======== Passage to read

If this system has to have so many complicated options that break the rules to allow more things to happen, how is it any simpler?

The system has non-actions, so I don’t see that needing to be a huge exception.

Options:
At the start of your turn, choose to spend a round or not.
Bard song is good enough to be worth one of your three actions. Giving up an attack at -10 is pretty cheap, and it doesn’t stop you from casting either. Bonuses to attack are twice as likely to matter with the new crit rules, too.
Bard song mechanics could be different. Spell-songs provide lingering bonuses with a duration, or inspiration is given before combat and is used to reroll misses or failed saves.

Bard song is definitely not good enough to give up an action for.

It's not good enough now when you don't give up an action for it, especially when it can be superceded by spells so easily.


Voss wrote:

So... I'm not quite clear what makes this a better action system. It seems like a lot of trivial stuff will be eating actions, and ranged characters (except crossbows, as usual) will have a distinct advantage as they can just attack-attack-attack every round. (Particularly since apparently -10 to hit doesn't matter against a lot of monsters?). This is seems reinforced by things like moving and holding a shield up are explicitly actions that will limit close combat characters.

So I'm unclear why this is 'better' rather than just 'different.' I like the idea of PF2 for a lot of reasons, but this action system reads like a lot of fiddly bits with a balance issue on top.

================
======== Source material

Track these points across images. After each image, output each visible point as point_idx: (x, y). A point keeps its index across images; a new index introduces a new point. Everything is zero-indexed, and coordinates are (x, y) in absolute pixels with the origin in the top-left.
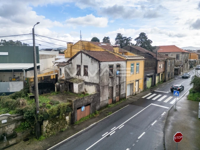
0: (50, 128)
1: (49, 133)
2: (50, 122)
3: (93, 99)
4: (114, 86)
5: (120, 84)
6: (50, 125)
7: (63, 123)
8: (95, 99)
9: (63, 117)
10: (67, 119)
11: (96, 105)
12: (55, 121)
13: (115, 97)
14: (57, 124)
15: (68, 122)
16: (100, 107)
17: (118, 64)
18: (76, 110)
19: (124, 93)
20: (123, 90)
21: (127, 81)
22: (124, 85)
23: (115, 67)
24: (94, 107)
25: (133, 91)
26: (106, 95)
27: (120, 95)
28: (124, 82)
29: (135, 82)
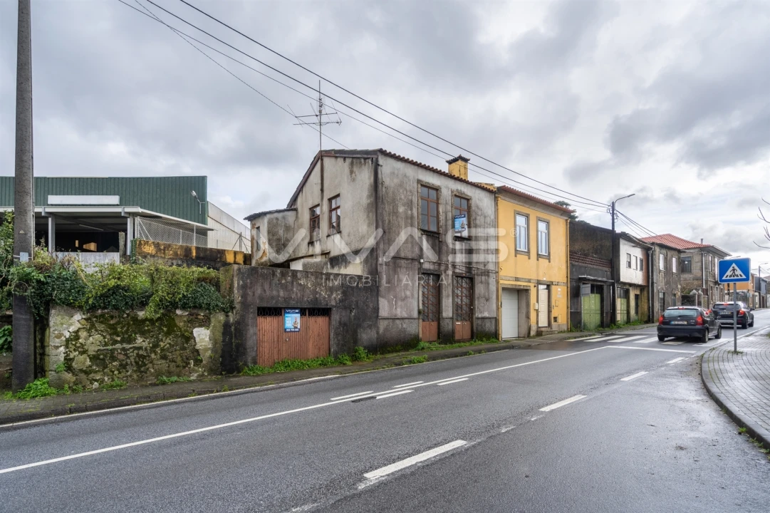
0: (91, 353)
1: (83, 376)
2: (93, 326)
3: (344, 292)
4: (445, 272)
5: (471, 273)
6: (94, 342)
7: (178, 352)
8: (354, 299)
9: (176, 325)
10: (197, 340)
11: (359, 326)
12: (128, 330)
13: (452, 318)
14: (140, 348)
15: (206, 356)
16: (377, 339)
17: (462, 194)
18: (251, 316)
19: (490, 316)
20: (488, 303)
21: (502, 272)
22: (488, 284)
23: (446, 201)
24: (347, 331)
25: (529, 320)
26: (406, 297)
27: (474, 321)
28: (488, 273)
29: (535, 286)
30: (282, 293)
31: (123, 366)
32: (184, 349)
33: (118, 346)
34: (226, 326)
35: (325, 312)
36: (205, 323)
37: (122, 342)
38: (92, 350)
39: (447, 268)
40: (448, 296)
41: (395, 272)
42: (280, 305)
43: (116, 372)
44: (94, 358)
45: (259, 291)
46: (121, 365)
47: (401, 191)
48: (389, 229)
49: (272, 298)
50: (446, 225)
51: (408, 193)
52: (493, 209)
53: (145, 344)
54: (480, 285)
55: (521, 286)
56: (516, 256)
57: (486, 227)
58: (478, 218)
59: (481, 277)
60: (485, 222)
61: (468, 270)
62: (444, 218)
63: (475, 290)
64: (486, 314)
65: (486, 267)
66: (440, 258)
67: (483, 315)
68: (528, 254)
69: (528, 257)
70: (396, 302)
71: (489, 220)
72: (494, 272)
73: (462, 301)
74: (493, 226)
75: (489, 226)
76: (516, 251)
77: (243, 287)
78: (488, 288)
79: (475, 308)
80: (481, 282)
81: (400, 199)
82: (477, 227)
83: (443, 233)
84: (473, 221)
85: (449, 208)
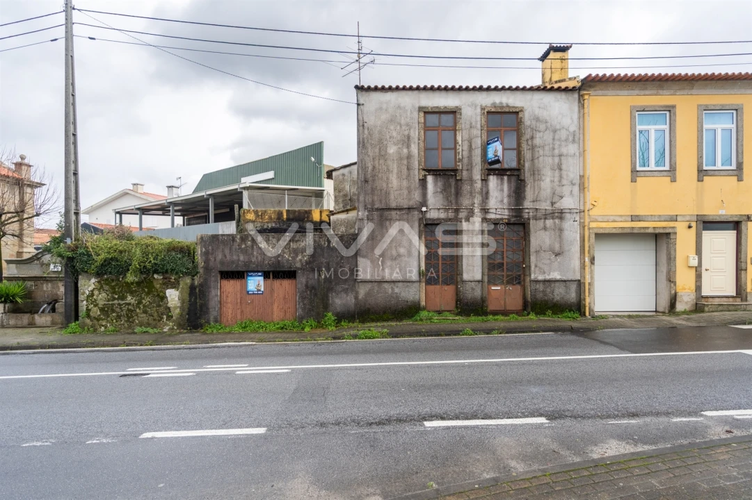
0: (100, 306)
1: (95, 322)
2: (102, 287)
4: (467, 219)
5: (521, 217)
6: (101, 298)
7: (155, 309)
8: (324, 260)
9: (154, 287)
10: (169, 299)
11: (330, 289)
12: (122, 290)
13: (481, 281)
14: (129, 304)
15: (176, 313)
16: (356, 305)
17: (503, 107)
18: (213, 279)
19: (564, 278)
20: (559, 259)
21: (595, 209)
22: (561, 230)
23: (471, 124)
24: (316, 295)
25: (672, 285)
26: (399, 256)
27: (527, 283)
28: (560, 214)
29: (690, 227)
30: (242, 258)
31: (119, 317)
32: (159, 306)
33: (116, 302)
34: (192, 288)
35: (290, 274)
36: (175, 286)
37: (118, 299)
38: (101, 303)
39: (471, 213)
41: (382, 225)
42: (240, 269)
43: (114, 321)
44: (102, 310)
45: (220, 257)
46: (118, 316)
47: (392, 128)
48: (374, 176)
49: (233, 262)
50: (470, 157)
51: (403, 128)
52: (576, 116)
53: (133, 301)
54: (543, 231)
55: (648, 228)
56: (633, 180)
57: (556, 146)
58: (538, 135)
59: (545, 222)
60: (554, 139)
61: (514, 214)
62: (466, 148)
63: (529, 241)
64: (556, 275)
65: (556, 206)
66: (457, 203)
67: (548, 277)
68: (669, 174)
69: (669, 178)
70: (382, 262)
71: (563, 134)
72: (575, 211)
73: (503, 258)
74: (574, 141)
75: (563, 143)
76: (635, 173)
77: (206, 254)
78: (560, 236)
79: (530, 267)
80: (545, 228)
81: (390, 137)
82: (536, 149)
83: (465, 168)
84: (525, 142)
85: (476, 132)
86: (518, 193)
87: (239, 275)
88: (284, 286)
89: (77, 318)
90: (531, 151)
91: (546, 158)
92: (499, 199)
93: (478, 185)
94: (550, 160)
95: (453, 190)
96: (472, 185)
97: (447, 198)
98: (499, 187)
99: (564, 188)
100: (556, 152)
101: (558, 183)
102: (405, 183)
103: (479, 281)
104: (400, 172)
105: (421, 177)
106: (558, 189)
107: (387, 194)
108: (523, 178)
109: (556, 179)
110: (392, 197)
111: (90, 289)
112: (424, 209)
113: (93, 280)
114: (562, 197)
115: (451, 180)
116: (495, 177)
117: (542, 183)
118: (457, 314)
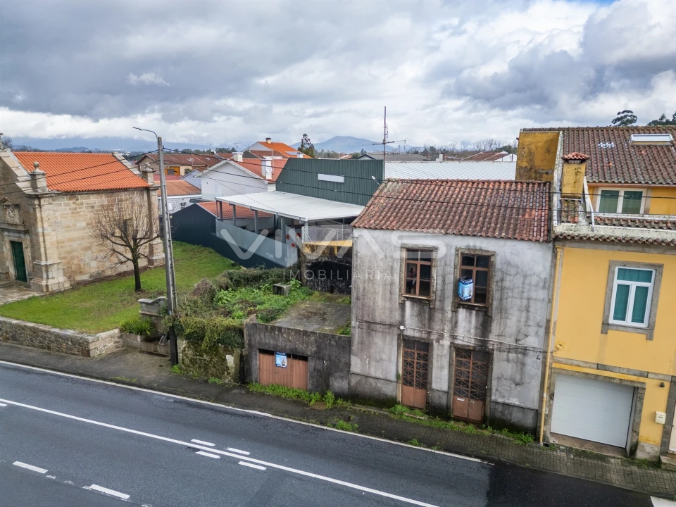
0: (190, 358)
1: (187, 368)
2: (190, 346)
3: (318, 347)
4: (438, 341)
5: (486, 347)
6: (190, 352)
7: (220, 366)
8: (327, 353)
9: (219, 352)
10: (228, 361)
11: (331, 375)
13: (447, 393)
14: (205, 360)
15: (232, 371)
16: (349, 389)
17: (475, 250)
18: (254, 353)
19: (523, 405)
20: (519, 388)
21: (558, 352)
22: (523, 364)
23: (446, 262)
24: (321, 376)
25: (634, 434)
26: (381, 359)
27: (487, 403)
28: (524, 351)
29: (662, 386)
30: (272, 342)
31: (200, 367)
32: (223, 365)
33: (198, 357)
34: (241, 356)
36: (231, 353)
38: (190, 356)
39: (441, 337)
40: (442, 368)
41: (369, 334)
42: (270, 349)
43: (198, 369)
44: (190, 361)
45: (258, 339)
49: (266, 344)
50: (443, 290)
51: (388, 259)
53: (207, 359)
54: (505, 363)
55: (614, 378)
56: (604, 331)
57: (525, 290)
58: (508, 278)
59: (508, 355)
60: (523, 283)
61: (480, 344)
62: (440, 282)
63: (492, 368)
64: (515, 401)
65: (520, 342)
66: (430, 327)
67: (507, 401)
68: (645, 332)
69: (645, 336)
70: (369, 362)
71: (534, 280)
72: (539, 350)
73: (468, 377)
74: (544, 287)
75: (533, 288)
76: (606, 326)
77: (249, 335)
78: (522, 369)
79: (491, 389)
80: (508, 360)
81: (377, 266)
82: (505, 291)
83: (438, 298)
84: (495, 284)
85: (450, 269)
86: (485, 327)
87: (271, 353)
88: (299, 364)
89: (177, 362)
90: (500, 292)
91: (515, 300)
92: (467, 329)
93: (449, 314)
94: (518, 301)
95: (427, 315)
96: (443, 314)
97: (421, 321)
98: (467, 320)
99: (530, 329)
100: (525, 295)
101: (524, 323)
102: (388, 305)
103: (445, 392)
104: (384, 294)
105: (401, 302)
106: (523, 329)
107: (374, 311)
108: (489, 314)
109: (523, 320)
110: (377, 314)
111: (184, 346)
112: (402, 327)
113: (185, 342)
114: (527, 336)
115: (425, 307)
116: (464, 310)
117: (508, 321)
118: (427, 413)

================

## Prompt A
From the discussion of the action system, quote the passage from "Bard song is definitely" to "issue on top.".
## Prompt B
In the discussion of the action system, which ranged characters does Voss exclude from the advantage of attacking every round?
## Prompt C
Give the first sentence of each option listed under the heading "Options:" in the discussion of the action system.

## Written solution A
Bard song is definitely not good enough to give up an action for.

It's not good enough now when you don't give up an action for it, especially when it can be superceded by spells so easily.


Voss wrote:

So... I'm not quite clear what makes this a better action system. It seems like a lot of trivial stuff will be eating actions, and ranged characters (except crossbows, as usual) will have a distinct advantage as they can just attack-attack-attack every round. (Particularly since apparently -10 to hit doesn't matter against a lot of monsters?). This is seems reinforced by things like moving and holding a shield up are explicitly actions that will limit close combat characters.

So I'm unclear why this is 'better' rather than just 'different.' I like the idea of PF2 for a lot of reasons, but this action system reads like a lot of fiddly bits with a balance issue on top.

## Written solution B
Characters using crossbows.

## Written solution C
- At the start of your turn, choose to spend a round or not.
- Bard song is good enough to be worth one of your three actions.
- Bard song mechanics could be different.